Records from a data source
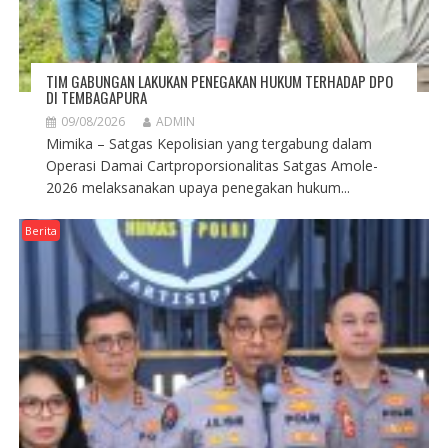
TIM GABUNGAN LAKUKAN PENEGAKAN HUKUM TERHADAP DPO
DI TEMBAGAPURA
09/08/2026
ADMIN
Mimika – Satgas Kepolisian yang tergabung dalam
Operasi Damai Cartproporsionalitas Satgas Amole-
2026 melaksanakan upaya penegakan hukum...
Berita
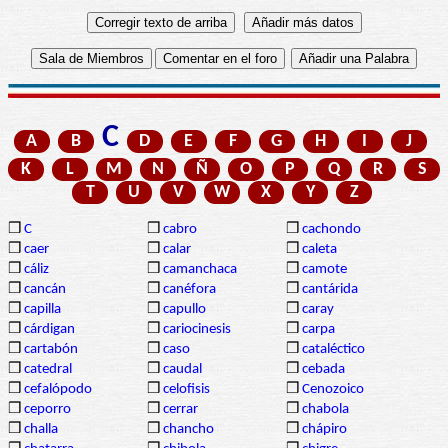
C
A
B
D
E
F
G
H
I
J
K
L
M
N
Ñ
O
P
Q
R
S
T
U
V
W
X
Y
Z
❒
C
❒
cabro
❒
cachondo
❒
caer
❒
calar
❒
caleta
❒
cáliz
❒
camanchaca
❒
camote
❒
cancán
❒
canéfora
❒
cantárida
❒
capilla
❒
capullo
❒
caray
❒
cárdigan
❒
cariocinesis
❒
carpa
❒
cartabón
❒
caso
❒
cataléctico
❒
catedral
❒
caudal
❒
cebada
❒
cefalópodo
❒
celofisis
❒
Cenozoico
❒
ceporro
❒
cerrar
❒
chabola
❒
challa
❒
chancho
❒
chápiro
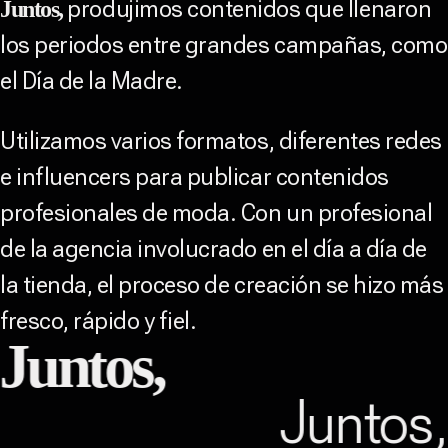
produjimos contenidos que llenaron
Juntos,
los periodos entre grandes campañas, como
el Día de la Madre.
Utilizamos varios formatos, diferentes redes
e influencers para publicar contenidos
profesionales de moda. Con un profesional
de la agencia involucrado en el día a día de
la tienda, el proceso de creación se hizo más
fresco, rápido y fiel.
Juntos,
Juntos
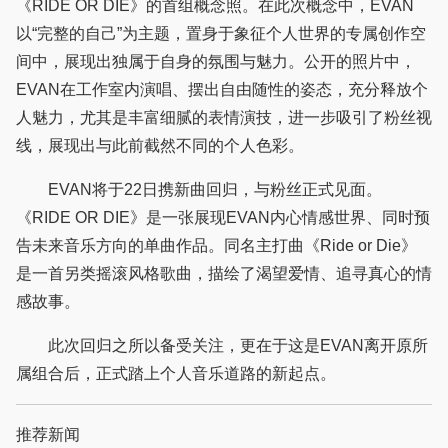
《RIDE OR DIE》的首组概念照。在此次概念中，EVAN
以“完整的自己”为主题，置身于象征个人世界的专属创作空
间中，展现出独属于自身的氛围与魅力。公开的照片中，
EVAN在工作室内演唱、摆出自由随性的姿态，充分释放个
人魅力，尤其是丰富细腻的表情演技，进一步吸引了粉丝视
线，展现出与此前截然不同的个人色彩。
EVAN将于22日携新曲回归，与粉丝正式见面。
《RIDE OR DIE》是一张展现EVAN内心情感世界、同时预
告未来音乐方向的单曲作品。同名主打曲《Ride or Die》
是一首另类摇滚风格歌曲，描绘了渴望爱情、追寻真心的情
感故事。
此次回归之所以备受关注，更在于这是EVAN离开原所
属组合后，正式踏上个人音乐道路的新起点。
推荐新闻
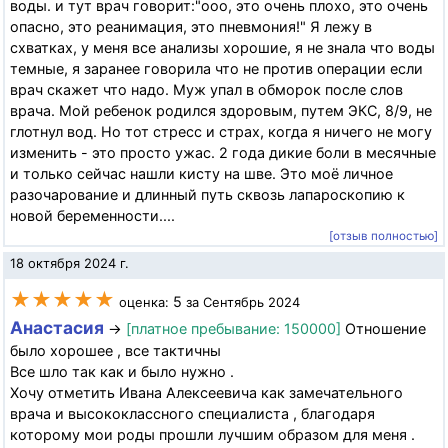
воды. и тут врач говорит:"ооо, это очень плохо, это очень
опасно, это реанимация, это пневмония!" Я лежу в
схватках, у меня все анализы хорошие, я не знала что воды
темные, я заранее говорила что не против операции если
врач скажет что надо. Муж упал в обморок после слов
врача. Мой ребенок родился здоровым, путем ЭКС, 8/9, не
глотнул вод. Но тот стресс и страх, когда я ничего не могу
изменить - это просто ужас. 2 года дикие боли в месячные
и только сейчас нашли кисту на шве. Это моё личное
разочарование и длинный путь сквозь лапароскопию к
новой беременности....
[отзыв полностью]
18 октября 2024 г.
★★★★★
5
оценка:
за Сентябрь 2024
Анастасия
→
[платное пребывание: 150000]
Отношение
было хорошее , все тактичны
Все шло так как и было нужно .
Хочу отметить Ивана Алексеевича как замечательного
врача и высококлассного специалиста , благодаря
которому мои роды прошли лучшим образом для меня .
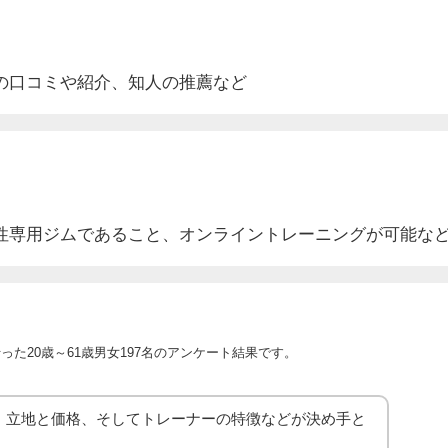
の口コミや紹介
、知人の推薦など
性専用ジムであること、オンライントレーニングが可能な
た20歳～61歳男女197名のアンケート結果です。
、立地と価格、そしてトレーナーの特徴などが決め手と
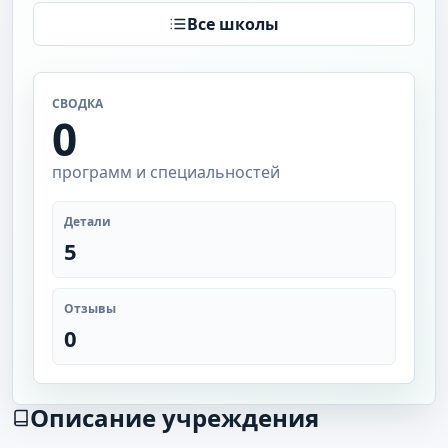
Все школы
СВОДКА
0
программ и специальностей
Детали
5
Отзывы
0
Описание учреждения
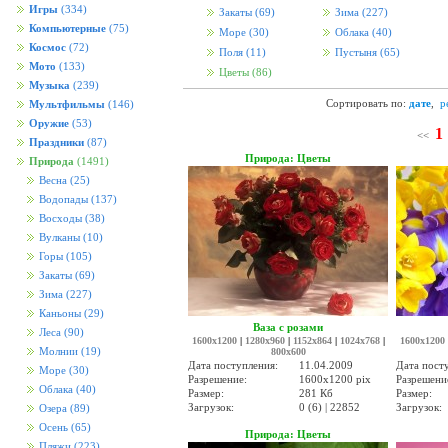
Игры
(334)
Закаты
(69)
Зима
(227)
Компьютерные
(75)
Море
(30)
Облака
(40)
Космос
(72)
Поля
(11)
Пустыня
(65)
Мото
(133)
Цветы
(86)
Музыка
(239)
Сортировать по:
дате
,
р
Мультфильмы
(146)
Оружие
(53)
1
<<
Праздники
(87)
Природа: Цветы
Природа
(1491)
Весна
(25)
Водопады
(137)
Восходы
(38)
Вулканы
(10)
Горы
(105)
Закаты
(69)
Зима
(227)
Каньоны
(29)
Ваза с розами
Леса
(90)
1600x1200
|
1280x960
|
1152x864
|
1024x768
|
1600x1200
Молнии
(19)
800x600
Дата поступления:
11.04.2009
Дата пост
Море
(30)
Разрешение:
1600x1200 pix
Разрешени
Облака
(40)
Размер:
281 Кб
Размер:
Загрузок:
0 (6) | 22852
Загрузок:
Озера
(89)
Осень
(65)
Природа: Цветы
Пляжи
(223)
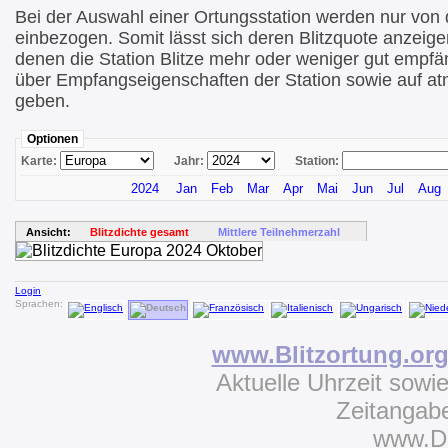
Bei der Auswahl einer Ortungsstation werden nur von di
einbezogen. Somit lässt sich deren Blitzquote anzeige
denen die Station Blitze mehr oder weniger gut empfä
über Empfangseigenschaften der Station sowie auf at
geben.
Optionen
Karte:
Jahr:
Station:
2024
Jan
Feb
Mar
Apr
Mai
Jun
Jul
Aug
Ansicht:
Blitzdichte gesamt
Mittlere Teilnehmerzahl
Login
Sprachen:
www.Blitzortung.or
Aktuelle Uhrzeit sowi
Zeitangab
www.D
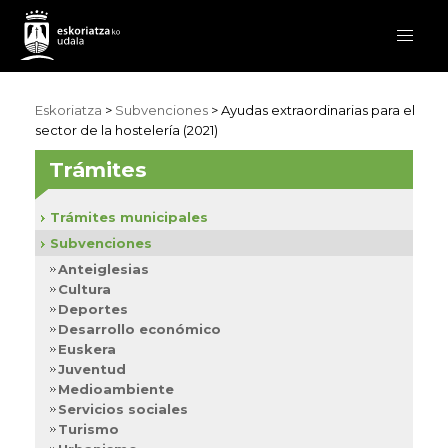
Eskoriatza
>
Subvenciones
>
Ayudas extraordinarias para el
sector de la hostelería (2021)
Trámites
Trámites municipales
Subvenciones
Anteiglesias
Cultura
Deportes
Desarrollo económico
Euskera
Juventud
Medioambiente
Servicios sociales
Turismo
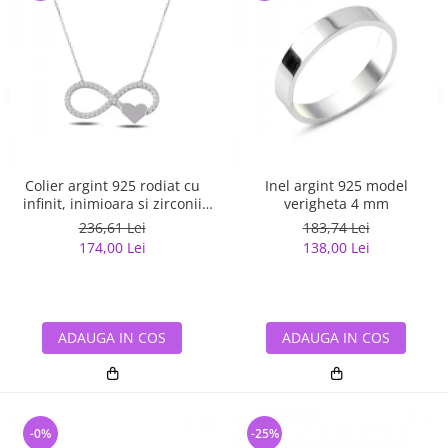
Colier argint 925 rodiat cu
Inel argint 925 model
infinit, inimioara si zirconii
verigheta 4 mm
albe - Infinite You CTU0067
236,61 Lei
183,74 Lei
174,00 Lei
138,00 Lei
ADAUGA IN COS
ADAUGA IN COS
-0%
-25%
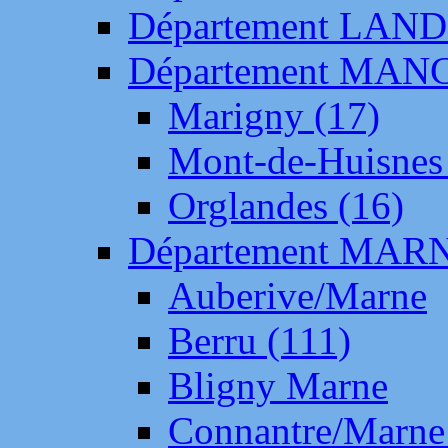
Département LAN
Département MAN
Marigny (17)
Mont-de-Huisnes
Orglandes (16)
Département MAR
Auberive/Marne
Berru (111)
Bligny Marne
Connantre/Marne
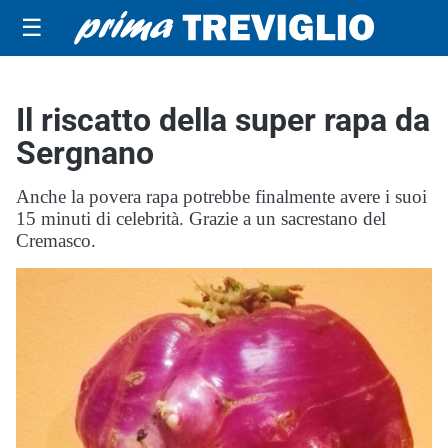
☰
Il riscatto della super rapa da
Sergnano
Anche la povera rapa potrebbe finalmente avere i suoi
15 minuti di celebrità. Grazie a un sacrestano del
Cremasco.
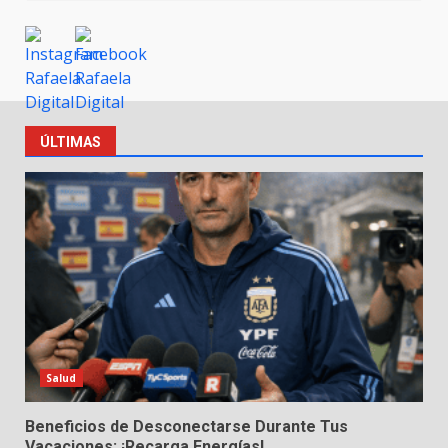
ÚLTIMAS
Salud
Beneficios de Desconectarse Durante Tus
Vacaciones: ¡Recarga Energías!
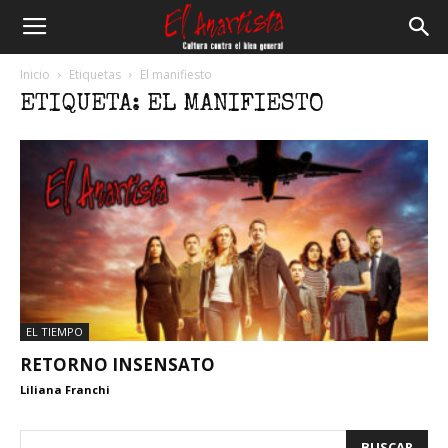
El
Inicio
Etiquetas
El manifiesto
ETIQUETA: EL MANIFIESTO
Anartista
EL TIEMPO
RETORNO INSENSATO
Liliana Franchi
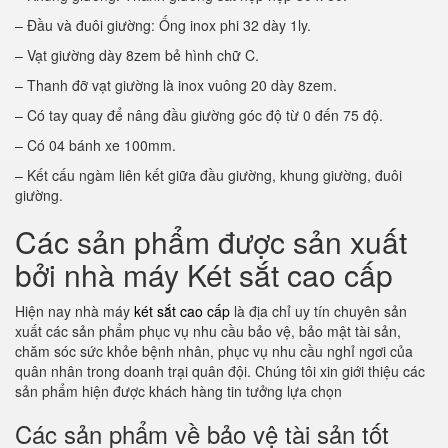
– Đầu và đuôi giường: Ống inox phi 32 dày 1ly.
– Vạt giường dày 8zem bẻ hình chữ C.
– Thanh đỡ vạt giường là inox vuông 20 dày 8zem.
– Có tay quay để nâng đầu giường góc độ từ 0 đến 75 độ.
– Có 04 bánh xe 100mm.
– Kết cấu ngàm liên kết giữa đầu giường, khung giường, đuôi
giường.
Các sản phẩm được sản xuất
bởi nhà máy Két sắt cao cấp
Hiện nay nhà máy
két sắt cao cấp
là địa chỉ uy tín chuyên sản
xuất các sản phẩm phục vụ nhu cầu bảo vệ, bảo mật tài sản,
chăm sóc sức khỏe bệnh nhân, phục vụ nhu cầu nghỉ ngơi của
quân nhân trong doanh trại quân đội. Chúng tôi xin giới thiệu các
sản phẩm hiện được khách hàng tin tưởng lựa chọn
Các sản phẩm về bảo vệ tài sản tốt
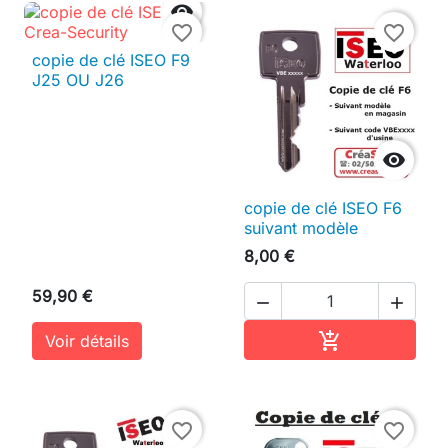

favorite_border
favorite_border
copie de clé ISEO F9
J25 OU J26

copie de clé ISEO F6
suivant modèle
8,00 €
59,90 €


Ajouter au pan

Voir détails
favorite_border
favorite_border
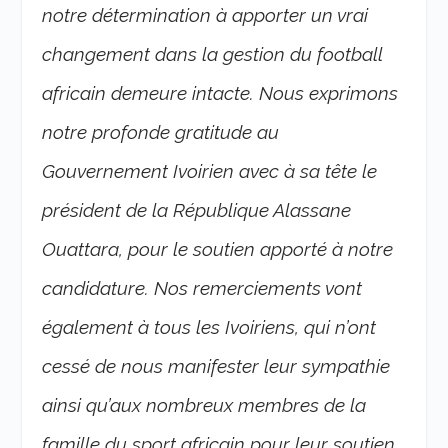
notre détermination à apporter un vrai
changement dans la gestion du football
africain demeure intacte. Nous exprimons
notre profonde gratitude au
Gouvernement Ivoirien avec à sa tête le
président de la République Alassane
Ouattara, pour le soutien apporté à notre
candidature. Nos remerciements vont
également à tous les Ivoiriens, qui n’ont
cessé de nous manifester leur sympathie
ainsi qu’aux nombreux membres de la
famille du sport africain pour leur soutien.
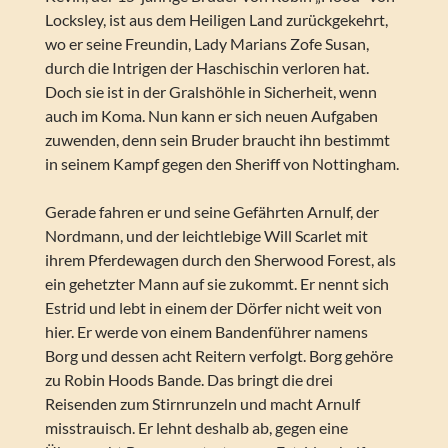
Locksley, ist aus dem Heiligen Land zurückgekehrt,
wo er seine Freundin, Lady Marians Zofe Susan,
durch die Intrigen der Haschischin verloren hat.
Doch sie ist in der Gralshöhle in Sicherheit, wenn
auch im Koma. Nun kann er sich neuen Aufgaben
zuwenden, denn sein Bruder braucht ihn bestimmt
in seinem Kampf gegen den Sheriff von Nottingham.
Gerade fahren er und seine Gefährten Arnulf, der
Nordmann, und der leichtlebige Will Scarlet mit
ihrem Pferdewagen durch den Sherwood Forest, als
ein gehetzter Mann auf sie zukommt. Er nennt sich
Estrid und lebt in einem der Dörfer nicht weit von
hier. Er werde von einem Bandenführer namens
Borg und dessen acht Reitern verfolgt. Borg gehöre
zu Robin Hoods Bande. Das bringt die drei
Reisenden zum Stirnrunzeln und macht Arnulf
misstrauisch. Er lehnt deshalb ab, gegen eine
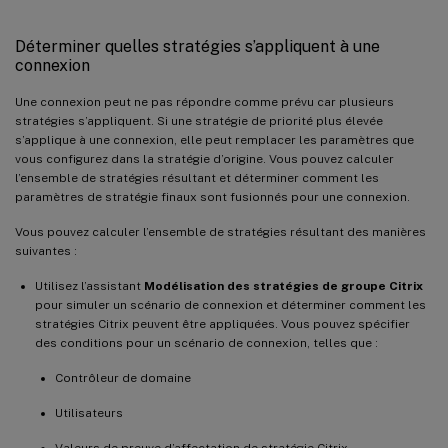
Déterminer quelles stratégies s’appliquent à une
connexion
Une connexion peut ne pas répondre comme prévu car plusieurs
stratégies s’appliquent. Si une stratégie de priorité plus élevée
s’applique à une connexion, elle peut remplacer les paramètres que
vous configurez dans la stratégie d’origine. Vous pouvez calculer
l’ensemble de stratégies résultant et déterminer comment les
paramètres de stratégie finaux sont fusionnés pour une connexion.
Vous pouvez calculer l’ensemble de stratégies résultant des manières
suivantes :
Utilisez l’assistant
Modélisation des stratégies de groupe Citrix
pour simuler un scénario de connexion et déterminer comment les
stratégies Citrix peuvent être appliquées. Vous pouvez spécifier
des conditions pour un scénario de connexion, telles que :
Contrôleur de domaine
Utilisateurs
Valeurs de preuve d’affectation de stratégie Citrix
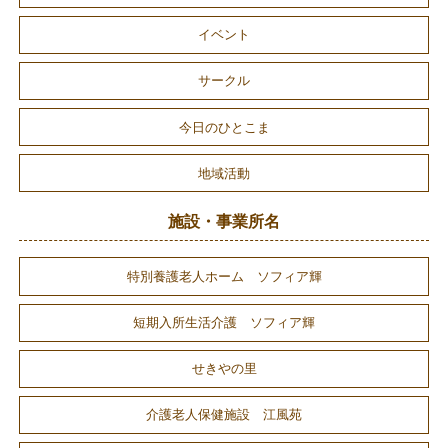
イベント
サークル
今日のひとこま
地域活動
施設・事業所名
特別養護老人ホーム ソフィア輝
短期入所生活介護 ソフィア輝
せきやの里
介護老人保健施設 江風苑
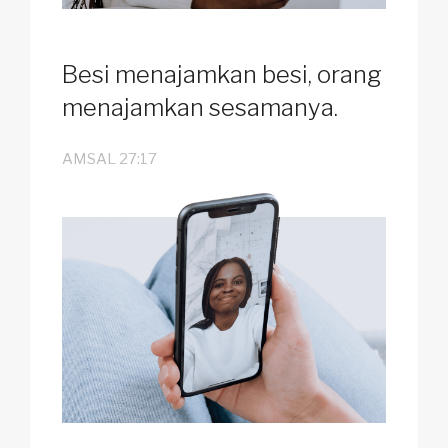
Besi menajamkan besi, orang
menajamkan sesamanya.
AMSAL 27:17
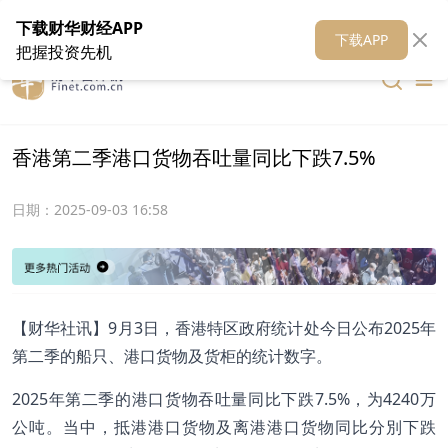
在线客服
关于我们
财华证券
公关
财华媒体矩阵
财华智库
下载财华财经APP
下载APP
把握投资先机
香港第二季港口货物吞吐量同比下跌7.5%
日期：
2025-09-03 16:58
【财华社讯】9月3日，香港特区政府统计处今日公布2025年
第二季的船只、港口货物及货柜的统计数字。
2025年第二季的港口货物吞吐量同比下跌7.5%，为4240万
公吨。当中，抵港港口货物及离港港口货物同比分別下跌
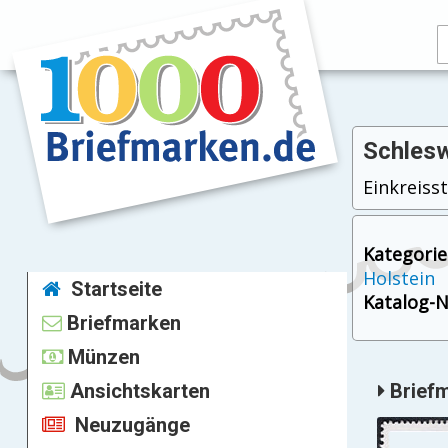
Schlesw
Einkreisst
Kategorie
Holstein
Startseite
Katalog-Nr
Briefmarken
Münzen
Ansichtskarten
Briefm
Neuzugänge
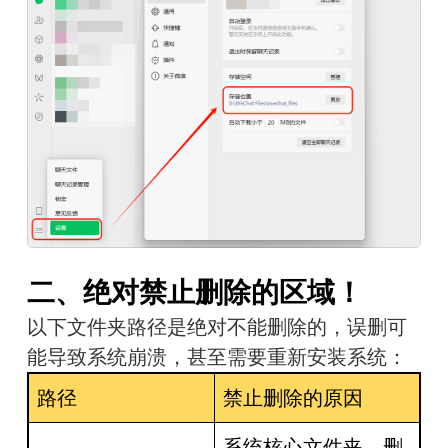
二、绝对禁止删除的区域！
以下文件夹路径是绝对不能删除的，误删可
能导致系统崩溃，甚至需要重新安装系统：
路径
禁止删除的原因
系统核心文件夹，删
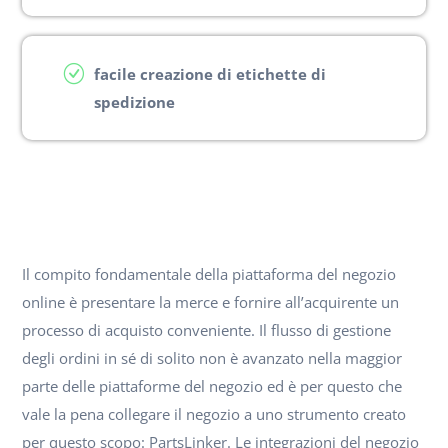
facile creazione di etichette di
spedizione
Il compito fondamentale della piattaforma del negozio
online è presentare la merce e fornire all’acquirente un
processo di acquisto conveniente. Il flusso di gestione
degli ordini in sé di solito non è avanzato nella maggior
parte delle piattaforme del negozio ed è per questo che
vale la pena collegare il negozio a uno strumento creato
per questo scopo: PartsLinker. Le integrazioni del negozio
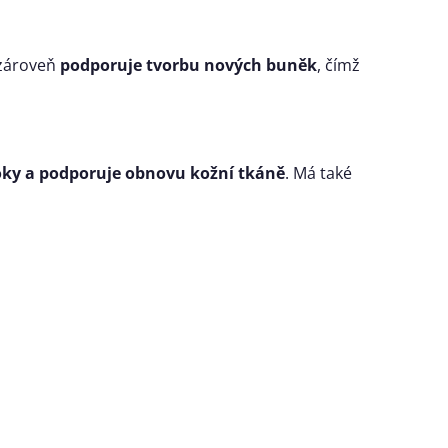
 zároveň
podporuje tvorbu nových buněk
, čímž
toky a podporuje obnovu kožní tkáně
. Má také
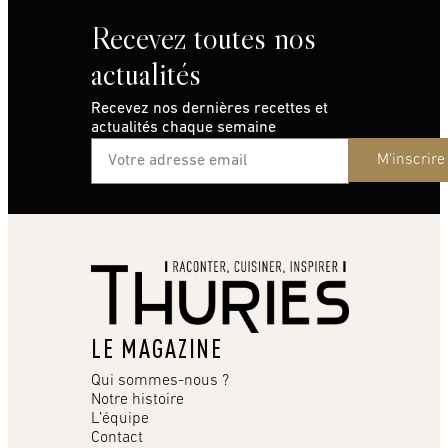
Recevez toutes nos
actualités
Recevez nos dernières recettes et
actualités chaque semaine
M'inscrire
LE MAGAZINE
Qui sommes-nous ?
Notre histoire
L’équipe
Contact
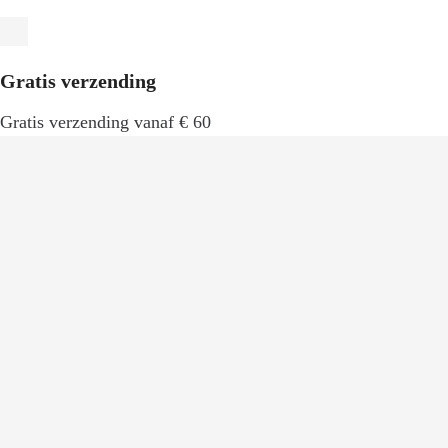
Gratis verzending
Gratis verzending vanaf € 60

Description of the task: What you return must match the lines above from the one with "Beneficios de Desconectarse Durante Tus" through the one with "quân nhân trong" exactly, with both ends included and the pictures excluded.

Answer for this exercise:
Beneficios de Desconectarse Durante Tus
Vacaciones: ¡Recarga Energías!
El
Inicio
Etiquetas
El manifiesto
ETIQUETA: EL MANIFIESTO
Anartista
EL TIEMPO
RETORNO INSENSATO
Liliana Franchi
– Đầu và đuôi giường: Ống inox phi 32 dày 1ly.
– Vạt giường dày 8zem bẻ hình chữ C.
– Thanh đỡ vạt giường là inox vuông 20 dày 8zem.
– Có tay quay để nâng đầu giường góc độ từ 0 đến 75 độ.
– Có 04 bánh xe 100mm.
– Kết cấu ngàm liên kết giữa đầu giường, khung giường, đuôi
giường.
Các sản phẩm được sản xuất
bởi nhà máy Két sắt cao cấp
Hiện nay nhà máy
két sắt cao cấp
là địa chỉ uy tín chuyên sản
xuất các sản phẩm phục vụ nhu cầu bảo vệ, bảo mật tài sản,
chăm sóc sức khỏe bệnh nhân, phục vụ nhu cầu nghỉ ngơi của
quân nhân trong doanh trại quân đội. Chúng tôi xin giới thiệu các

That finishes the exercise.